Task statement: In the RV trip account below, why did the writer have to wait at the tunnel entrance? Answer in one to three sentences.

━━━━━ Text shown ━━━━━

What I didn't understand was that UT-9, which was the most direct route between Hurricane and Cannonville (tonight's stop), not only ran directly through the park but included that tunnel as part of its route.  I didn't realize my mistake until early this morning as I was planning to leave that sand pit.  So I looked into the situation more closely and learned that I could just drive as usual up to the park's entrance, where they'd measure my RV and give me instructions if I were oversize.

So I drove through Springdale, dodging a zillion tourists, and came to the park's entrance.

I took this photo while I was waiting in line at the entrance.  My senior pass got me in for free to the park, but my RV cost an extra $15 because of the extra trouble they'd have to go to for me with the tunnel.  (They accepted only plastic, no cash payments.)

On the map above, the tunnel is marked with a checkerboard pattern, and I had a little drive to get there.  And as you can see on the map, the drive included 6 switchbacks connected by multiple s-curves.  It was some drive.  At one point I found a pull-off to take this photo.
It was still too early for the sun to make it onto these mountains.

Just after the museum, that's marked on the map as closed, there was a magnificent natural amphitheater that I didn't get a photo of.  So when I came across another one similar to that, I stopped for some pictures.
This belongs with the next photo.

The mountain on the left is the one in the photo above.






























I got a different angle a little farther along the road.
That's white rock, not snow, that you see.

And only a little way farther came the entrance to the tunnel.
The tunnel entrance is just visible at the end of the road.
We had to wait because a much larger RV was coming from the other direction, and the park rangers make the tunnel one-way just for us.  It's way too narrow to allow any but small passenger cars to pass each other.

There was a sign beside the road saying:
     Zion-Mt.Carmel Tunnel
         Completed 1930
          Length 1.1 Mile
Mt. Carmel, by the way, is the next town past the park.

Look at the size of the mountain they blasted this tunnel through.  My photo doesn't even get the top of it.  Fortunately, I didn't think about how huge it was until I was actually inside the tunnel, so I didn't worry in advance about it collapsing.  But the tunnel isn't just a straight shot.  It had a number of curves in it and an uphill pitch and 4 openings in the tunnel wall so we had brief glimpses of the outside scenery as we drove through.  Mostly, though, it was dark and had a strange cave-like feel to it.  Which makes sense, because it was sort of a cave.  The park ranger instructed me to use both lanes when I drove through, and I was happy to oblige.  There was no spare room on either side.

Because the road kept going uphill and kept curving around even after the tunnel, they'd made a slow-vehicle turnout on the other side, but I wasn't allowed to turn out to let others pass because the whole area was full of people who'd parked to take photos.  So I kept going as best I could.

━━━━━ Excerpted data ━━━━━

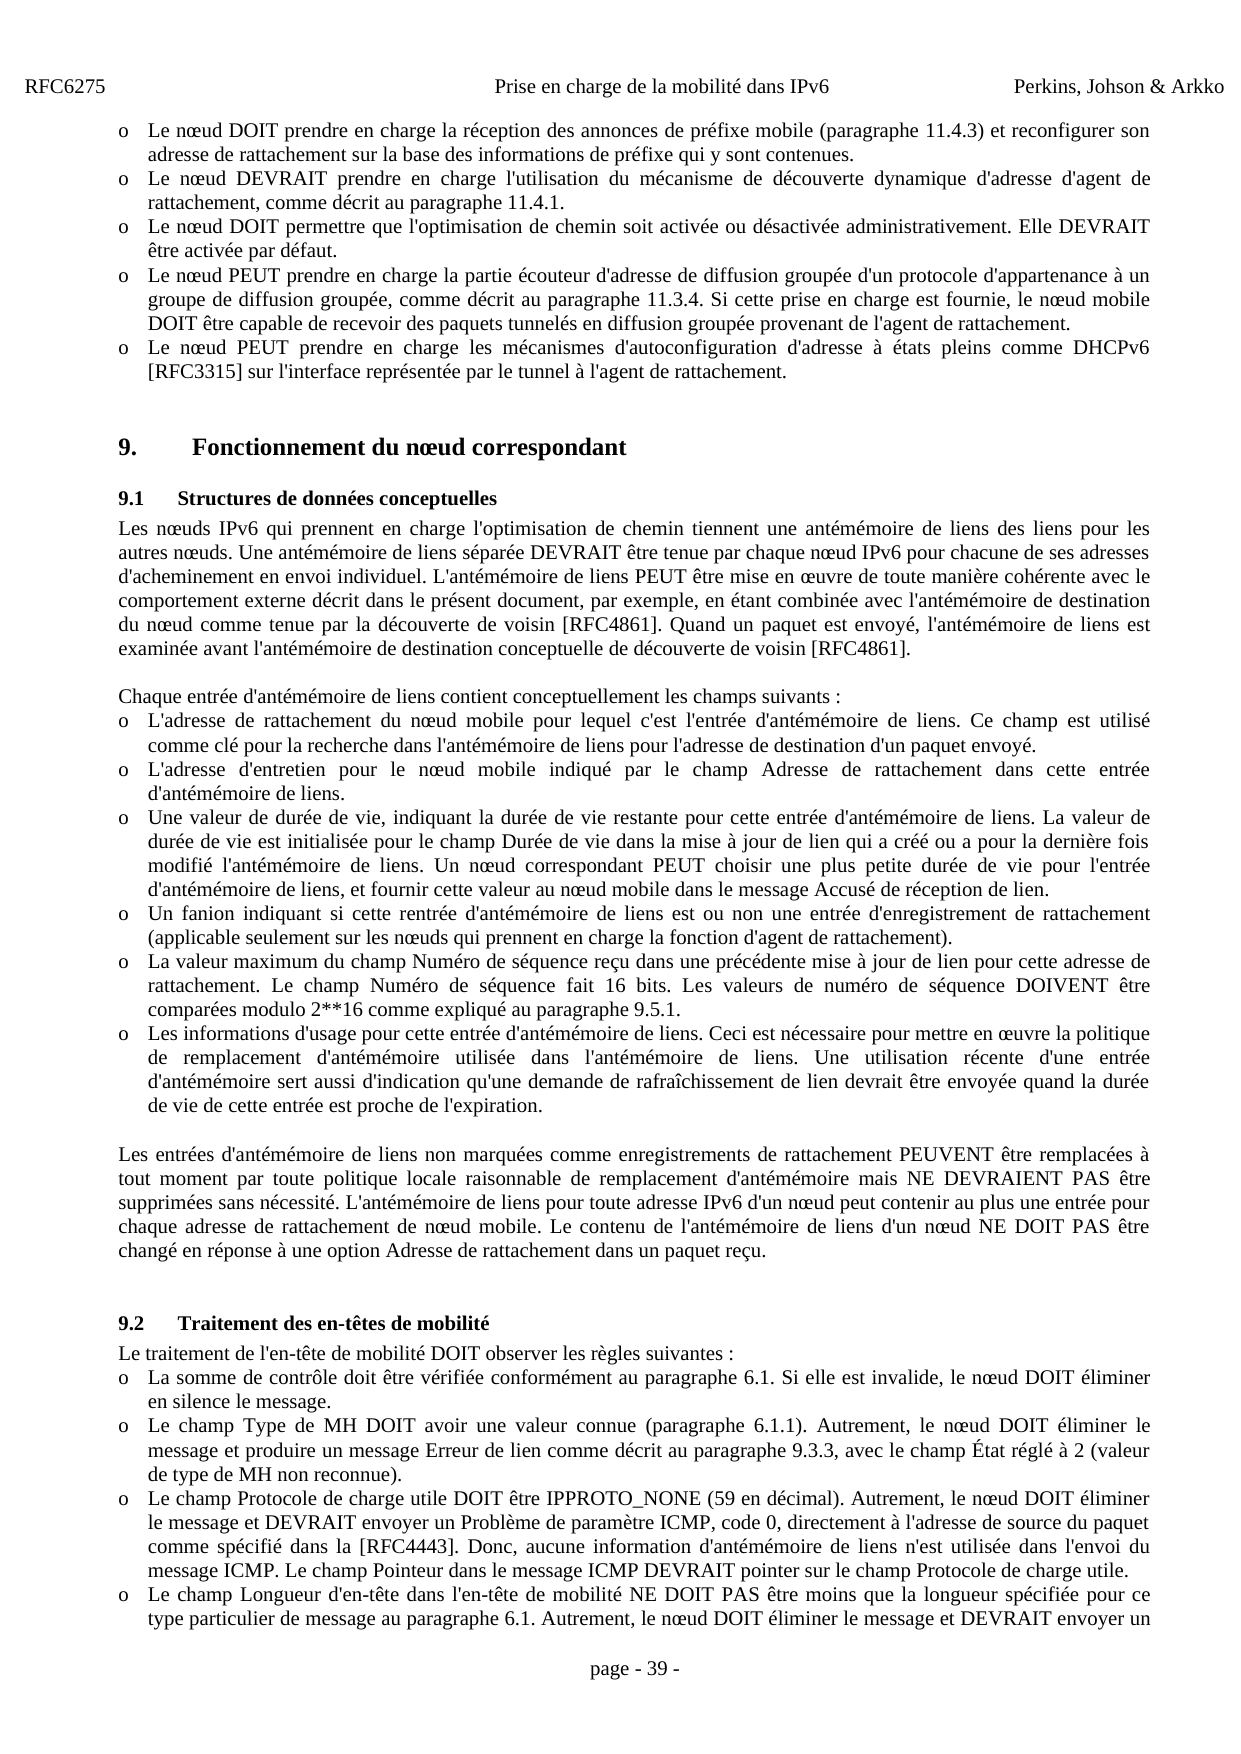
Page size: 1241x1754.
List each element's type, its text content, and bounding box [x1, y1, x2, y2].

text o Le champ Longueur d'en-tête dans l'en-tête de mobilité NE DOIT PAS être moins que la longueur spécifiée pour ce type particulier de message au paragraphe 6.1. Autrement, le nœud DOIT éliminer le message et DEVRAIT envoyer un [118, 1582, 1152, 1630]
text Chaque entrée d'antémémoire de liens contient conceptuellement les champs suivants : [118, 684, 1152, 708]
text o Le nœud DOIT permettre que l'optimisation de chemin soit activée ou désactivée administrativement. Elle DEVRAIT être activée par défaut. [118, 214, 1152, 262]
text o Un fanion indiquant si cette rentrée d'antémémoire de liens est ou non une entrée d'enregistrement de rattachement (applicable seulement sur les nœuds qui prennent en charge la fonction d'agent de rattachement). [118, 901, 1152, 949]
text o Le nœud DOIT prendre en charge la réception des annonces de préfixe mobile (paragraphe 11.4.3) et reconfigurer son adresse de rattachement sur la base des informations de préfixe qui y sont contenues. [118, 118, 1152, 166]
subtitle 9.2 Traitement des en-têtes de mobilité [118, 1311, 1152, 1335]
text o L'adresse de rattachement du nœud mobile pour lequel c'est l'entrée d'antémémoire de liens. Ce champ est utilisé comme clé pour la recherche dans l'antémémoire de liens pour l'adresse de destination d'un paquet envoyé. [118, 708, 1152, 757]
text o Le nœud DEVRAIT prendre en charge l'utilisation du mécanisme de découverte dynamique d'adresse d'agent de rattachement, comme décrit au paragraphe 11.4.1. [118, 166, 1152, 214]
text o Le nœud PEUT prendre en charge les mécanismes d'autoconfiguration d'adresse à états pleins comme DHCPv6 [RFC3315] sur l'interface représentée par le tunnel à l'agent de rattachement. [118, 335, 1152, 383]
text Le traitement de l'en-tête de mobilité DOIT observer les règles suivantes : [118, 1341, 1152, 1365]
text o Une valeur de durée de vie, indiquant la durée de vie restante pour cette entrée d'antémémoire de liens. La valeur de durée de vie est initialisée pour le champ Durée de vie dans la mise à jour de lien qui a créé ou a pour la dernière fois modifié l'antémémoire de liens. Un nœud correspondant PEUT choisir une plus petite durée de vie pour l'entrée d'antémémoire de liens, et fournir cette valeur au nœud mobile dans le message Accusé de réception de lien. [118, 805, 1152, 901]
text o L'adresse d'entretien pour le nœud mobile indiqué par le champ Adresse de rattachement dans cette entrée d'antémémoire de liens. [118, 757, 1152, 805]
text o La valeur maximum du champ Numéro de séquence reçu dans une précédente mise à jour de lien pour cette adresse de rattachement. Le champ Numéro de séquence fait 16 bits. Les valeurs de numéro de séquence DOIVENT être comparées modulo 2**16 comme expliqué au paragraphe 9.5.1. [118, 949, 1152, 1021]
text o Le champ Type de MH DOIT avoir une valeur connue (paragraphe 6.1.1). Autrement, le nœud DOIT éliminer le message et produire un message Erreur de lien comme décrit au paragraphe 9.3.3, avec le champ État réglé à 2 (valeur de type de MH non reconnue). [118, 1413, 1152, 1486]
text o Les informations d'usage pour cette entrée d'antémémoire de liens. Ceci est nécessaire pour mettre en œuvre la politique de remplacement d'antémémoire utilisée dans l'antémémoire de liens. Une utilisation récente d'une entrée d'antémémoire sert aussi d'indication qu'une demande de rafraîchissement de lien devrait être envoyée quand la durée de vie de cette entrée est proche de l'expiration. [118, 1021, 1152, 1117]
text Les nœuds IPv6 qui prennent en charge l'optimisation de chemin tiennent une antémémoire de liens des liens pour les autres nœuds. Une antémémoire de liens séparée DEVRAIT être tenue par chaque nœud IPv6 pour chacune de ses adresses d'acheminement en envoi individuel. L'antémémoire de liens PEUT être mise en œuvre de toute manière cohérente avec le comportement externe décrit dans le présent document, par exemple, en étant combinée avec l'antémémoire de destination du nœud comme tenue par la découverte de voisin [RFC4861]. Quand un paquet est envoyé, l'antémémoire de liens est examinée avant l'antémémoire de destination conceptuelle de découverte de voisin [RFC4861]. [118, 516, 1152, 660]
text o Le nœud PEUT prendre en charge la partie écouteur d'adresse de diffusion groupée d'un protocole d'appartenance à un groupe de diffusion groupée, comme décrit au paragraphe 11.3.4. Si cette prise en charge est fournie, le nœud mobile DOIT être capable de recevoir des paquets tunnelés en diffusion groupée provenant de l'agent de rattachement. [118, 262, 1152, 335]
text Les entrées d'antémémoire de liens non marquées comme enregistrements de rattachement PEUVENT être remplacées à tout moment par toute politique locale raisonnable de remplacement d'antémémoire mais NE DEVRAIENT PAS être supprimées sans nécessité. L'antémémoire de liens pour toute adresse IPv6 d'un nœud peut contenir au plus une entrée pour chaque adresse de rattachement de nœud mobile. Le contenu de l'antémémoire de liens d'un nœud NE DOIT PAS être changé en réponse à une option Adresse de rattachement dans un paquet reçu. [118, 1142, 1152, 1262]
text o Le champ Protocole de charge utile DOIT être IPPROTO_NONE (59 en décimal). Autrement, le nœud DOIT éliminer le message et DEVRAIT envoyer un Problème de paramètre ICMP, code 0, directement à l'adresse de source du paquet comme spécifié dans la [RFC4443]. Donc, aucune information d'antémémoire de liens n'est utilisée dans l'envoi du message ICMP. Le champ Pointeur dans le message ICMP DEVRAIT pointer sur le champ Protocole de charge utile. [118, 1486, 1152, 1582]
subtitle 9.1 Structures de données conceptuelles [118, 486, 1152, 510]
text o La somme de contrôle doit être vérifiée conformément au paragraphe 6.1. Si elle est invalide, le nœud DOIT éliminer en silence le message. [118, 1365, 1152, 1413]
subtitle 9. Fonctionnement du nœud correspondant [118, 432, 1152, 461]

━━━━━
━━━━━ Excerpted data ━━━━━

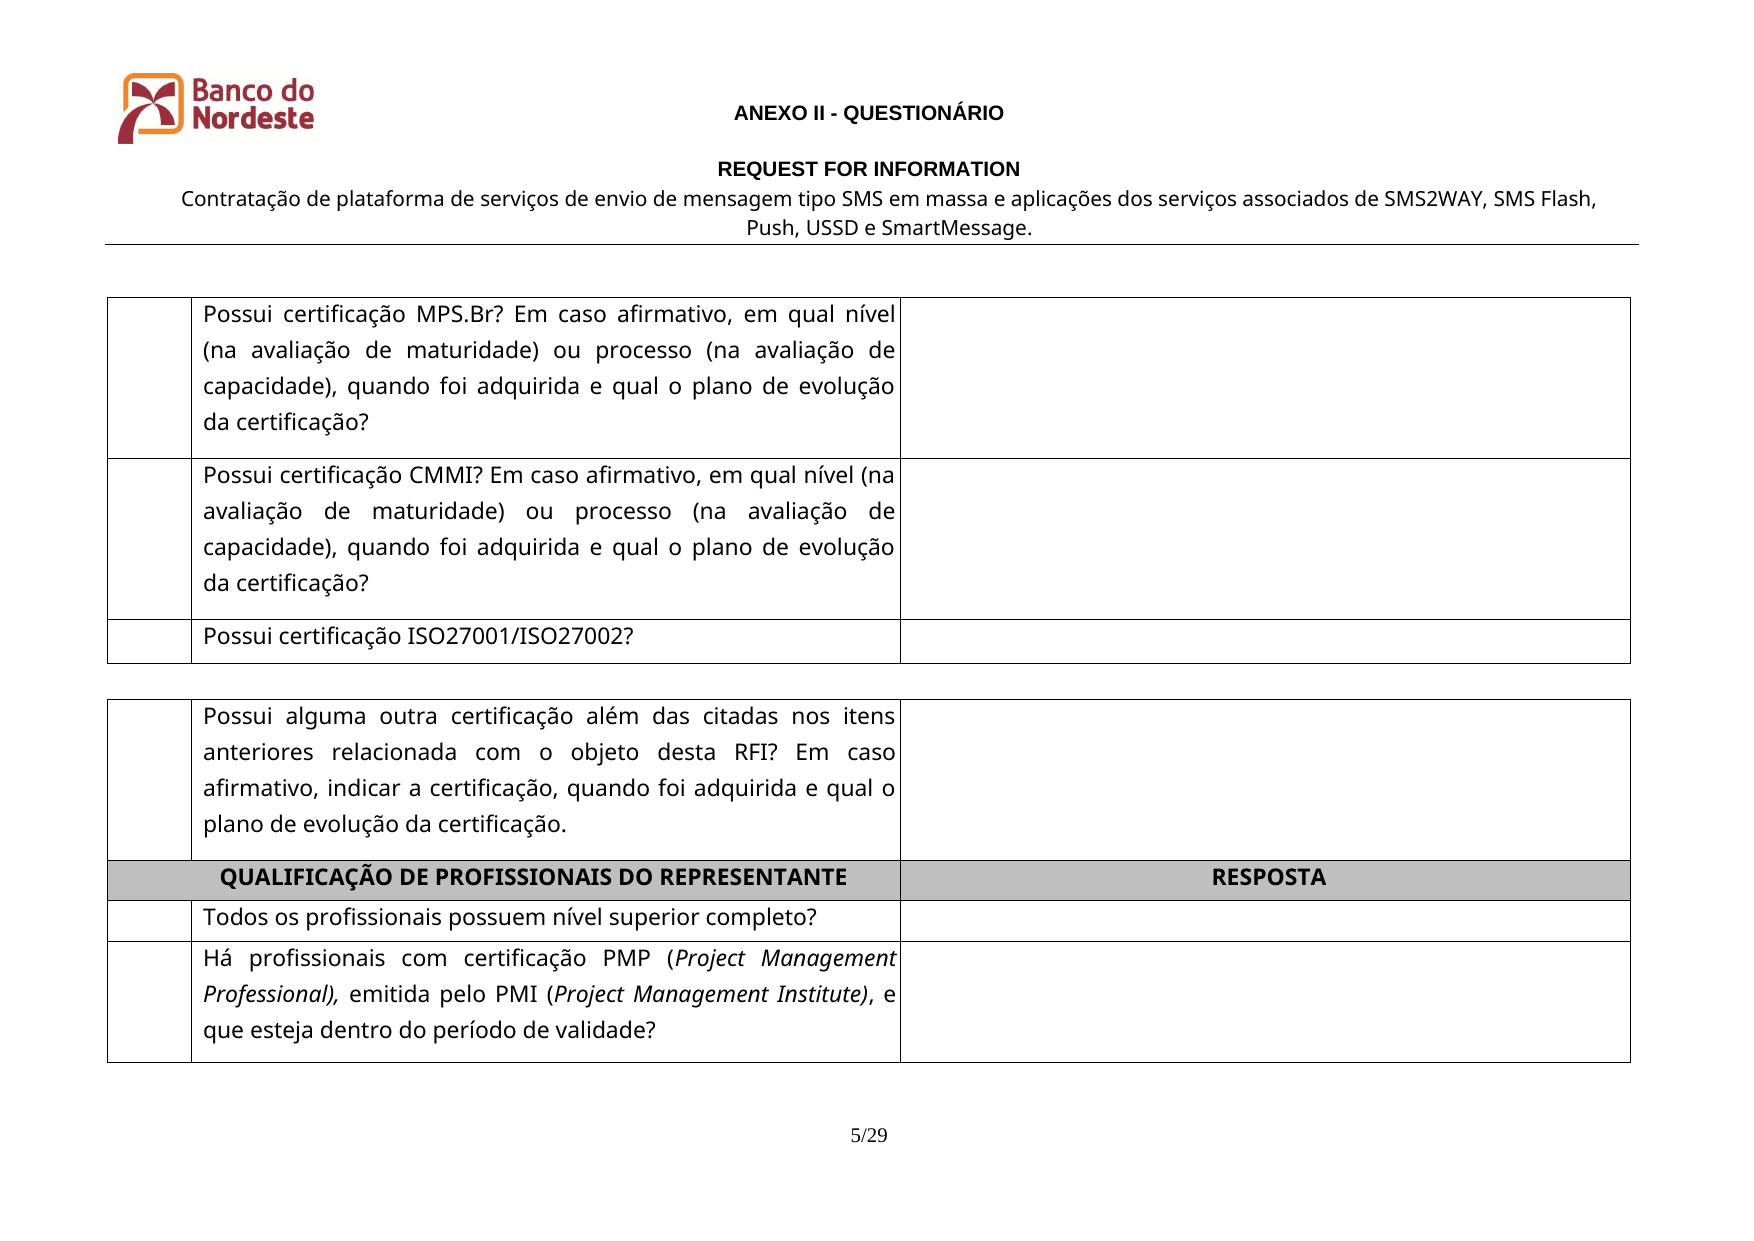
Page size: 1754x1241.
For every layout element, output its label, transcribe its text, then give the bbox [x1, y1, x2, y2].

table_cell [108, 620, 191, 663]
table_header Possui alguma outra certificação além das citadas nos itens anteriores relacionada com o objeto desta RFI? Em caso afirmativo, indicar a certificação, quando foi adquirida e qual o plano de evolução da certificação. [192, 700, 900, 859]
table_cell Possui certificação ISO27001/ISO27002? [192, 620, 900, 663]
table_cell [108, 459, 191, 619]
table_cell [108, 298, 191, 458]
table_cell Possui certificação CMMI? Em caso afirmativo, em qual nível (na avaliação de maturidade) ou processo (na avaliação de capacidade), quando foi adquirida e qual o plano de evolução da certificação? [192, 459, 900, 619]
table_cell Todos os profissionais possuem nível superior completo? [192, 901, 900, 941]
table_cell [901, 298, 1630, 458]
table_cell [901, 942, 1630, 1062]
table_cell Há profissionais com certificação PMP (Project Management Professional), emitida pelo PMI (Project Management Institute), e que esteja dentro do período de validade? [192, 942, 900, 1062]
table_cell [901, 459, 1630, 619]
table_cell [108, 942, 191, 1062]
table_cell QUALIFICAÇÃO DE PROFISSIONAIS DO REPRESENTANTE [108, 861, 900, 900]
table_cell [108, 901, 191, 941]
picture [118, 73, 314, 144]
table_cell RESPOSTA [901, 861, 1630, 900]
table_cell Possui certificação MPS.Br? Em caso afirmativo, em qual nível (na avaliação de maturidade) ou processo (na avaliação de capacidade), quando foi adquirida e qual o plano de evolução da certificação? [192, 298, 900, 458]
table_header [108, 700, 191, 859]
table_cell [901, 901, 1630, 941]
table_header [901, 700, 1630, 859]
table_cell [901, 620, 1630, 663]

━━━━━
━━━━━ Excerpted data ━━━━━

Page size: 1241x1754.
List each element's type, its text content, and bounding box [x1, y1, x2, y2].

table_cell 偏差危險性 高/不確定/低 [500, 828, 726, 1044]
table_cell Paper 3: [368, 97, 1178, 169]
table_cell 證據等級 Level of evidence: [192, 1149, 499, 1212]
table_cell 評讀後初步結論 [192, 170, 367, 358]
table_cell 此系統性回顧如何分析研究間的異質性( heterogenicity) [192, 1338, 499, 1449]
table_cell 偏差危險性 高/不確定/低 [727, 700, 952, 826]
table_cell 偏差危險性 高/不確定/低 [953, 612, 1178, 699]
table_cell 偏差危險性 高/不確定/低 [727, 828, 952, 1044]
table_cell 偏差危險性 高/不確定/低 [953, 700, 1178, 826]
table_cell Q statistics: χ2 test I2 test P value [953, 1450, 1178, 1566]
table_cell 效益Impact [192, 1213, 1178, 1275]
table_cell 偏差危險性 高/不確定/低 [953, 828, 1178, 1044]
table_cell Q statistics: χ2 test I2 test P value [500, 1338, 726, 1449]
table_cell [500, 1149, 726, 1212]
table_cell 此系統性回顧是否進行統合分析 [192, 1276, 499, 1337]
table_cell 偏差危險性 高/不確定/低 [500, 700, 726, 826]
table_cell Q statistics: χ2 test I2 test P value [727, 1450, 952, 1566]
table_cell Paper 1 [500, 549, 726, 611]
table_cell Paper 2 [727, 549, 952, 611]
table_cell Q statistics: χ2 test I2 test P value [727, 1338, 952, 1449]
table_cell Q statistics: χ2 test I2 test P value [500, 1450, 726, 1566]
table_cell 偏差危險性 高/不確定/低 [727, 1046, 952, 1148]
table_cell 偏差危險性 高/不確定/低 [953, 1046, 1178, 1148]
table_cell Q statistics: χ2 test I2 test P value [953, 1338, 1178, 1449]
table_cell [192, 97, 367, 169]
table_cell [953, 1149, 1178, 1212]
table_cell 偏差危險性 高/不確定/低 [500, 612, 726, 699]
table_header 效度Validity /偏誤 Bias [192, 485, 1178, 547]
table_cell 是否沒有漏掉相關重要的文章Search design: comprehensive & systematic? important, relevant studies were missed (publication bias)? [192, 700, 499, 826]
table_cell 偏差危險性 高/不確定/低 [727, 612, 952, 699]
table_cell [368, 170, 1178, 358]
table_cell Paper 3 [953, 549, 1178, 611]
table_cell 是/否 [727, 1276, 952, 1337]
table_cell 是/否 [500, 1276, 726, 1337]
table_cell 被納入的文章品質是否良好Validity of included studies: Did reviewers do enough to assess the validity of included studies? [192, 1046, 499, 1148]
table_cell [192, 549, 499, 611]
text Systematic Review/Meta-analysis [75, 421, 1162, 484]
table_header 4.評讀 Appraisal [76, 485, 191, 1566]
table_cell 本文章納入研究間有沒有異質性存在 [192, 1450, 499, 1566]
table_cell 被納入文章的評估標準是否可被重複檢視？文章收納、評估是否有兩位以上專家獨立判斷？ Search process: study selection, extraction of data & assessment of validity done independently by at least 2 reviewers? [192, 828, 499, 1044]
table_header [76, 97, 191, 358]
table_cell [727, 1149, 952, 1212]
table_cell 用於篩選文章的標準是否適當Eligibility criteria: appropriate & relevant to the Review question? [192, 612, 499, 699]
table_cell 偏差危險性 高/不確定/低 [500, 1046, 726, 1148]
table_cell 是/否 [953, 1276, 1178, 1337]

━━━━━

Expected answer: A much larger RV was coming through from the other direction, and the park rangers make the tunnel one-way for such vehicles. The tunnel is too narrow for anything but small passenger cars to pass each other.